I knew that meant a nominal fee, but wondered how many more similes he was going to deliver instead of the money. But to the honour of the solicitor, I am bound to say that point was soon cleared up, and the practice of magistrates, supposed to be in their right minds, committing people for trial with no “shadder” of evidence against them, it now became my duty to inquire into. I asked how he knew there was no evidence, and whether the man bore a respectable character.
“Oh, I was up before the Baron,” he answered. ("Yes,” I thought, “but you must wake very early if you are up too soon for Baron Martin.”) “And the Baron said, as to grantin’ bail, ’Certainly he should; the magistrates had no business to commit him for trial, for there was not a rag of a case against the man.’ So you see, sir, it’s a easy case, Mr. ’Awkins; and as the man’s a poor man, we can’t mark much of a fee.”
The usual complaint with quarter sessions solicitors.
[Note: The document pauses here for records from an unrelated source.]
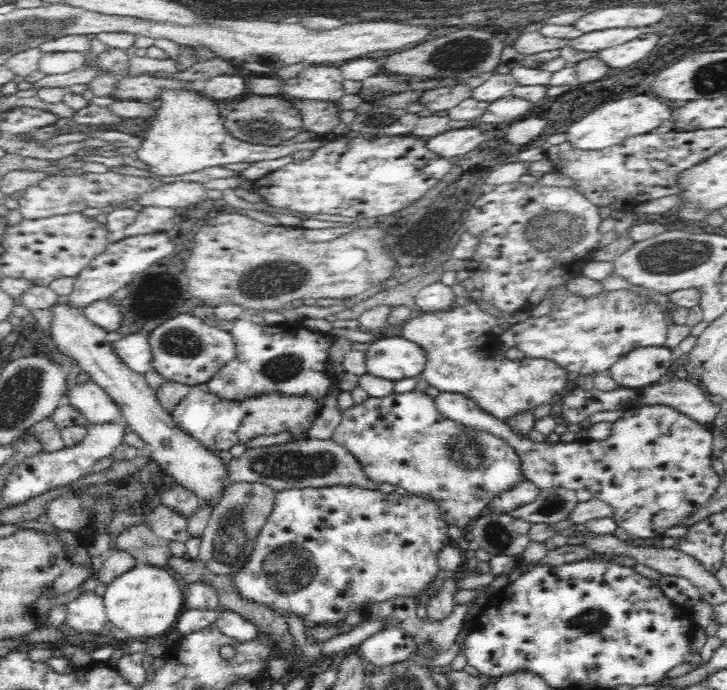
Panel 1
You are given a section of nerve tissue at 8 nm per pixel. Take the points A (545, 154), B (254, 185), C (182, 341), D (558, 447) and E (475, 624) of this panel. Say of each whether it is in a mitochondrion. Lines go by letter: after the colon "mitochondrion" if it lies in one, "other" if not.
A: other
B: other
C: mitochondrion
D: other
E: other

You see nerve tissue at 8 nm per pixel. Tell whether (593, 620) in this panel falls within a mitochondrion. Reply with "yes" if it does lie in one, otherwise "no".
yes

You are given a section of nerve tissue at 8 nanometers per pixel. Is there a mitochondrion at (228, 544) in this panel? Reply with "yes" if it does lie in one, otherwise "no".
yes

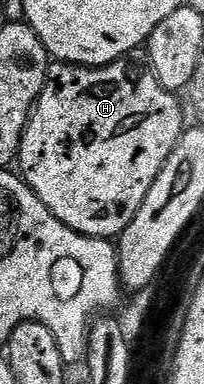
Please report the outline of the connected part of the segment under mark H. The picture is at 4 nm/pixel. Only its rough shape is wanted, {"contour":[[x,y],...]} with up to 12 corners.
{"contour":[[54,61],[20,177],[116,239],[182,141],[148,61]]}

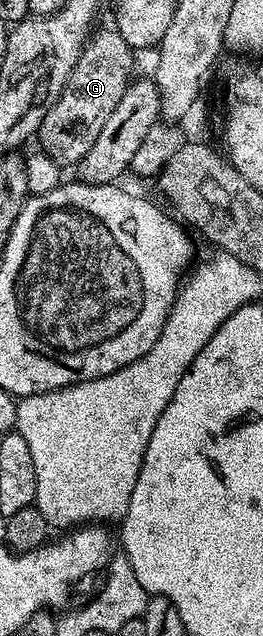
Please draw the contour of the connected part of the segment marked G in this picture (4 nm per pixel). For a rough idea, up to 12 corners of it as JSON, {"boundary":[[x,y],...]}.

Such were my instructions. I was young in practice at that time, and took a great deal more in—I mean in the way of credulity—than I did in after life. Nor was I very learned in the ways of solicitors’ clerks. I knew that hearsay evidence, even in the case of a Judge’s observation, was inadmissible, and therefore what the Baron said could not strictly be given; but I did not know how far you might go in the country, nor what the Marquis’s opinion might be of the Baron. I therefore mentioned it to Rodwell, who, of course, was instructed for the prosecution; he was in everything on one side or the other—never, I believe, on both.
This stickler for etiquette was absolutely shocked; he held up his hands, began a declamation on the rules of evidence, and uttered so many Pharisaical platitudes that I only escaped annihilation by a hair’s-breadth. He was always furious on etiquette.
Much annoyed at his bumptious manner, I was resolved now, come what would, to pay him off. I wanted to show him he was not everybody, even at Hertford Sessions. So when the case came on and the policeman was in the box, I rose to cross-examine him, which I did very quietly.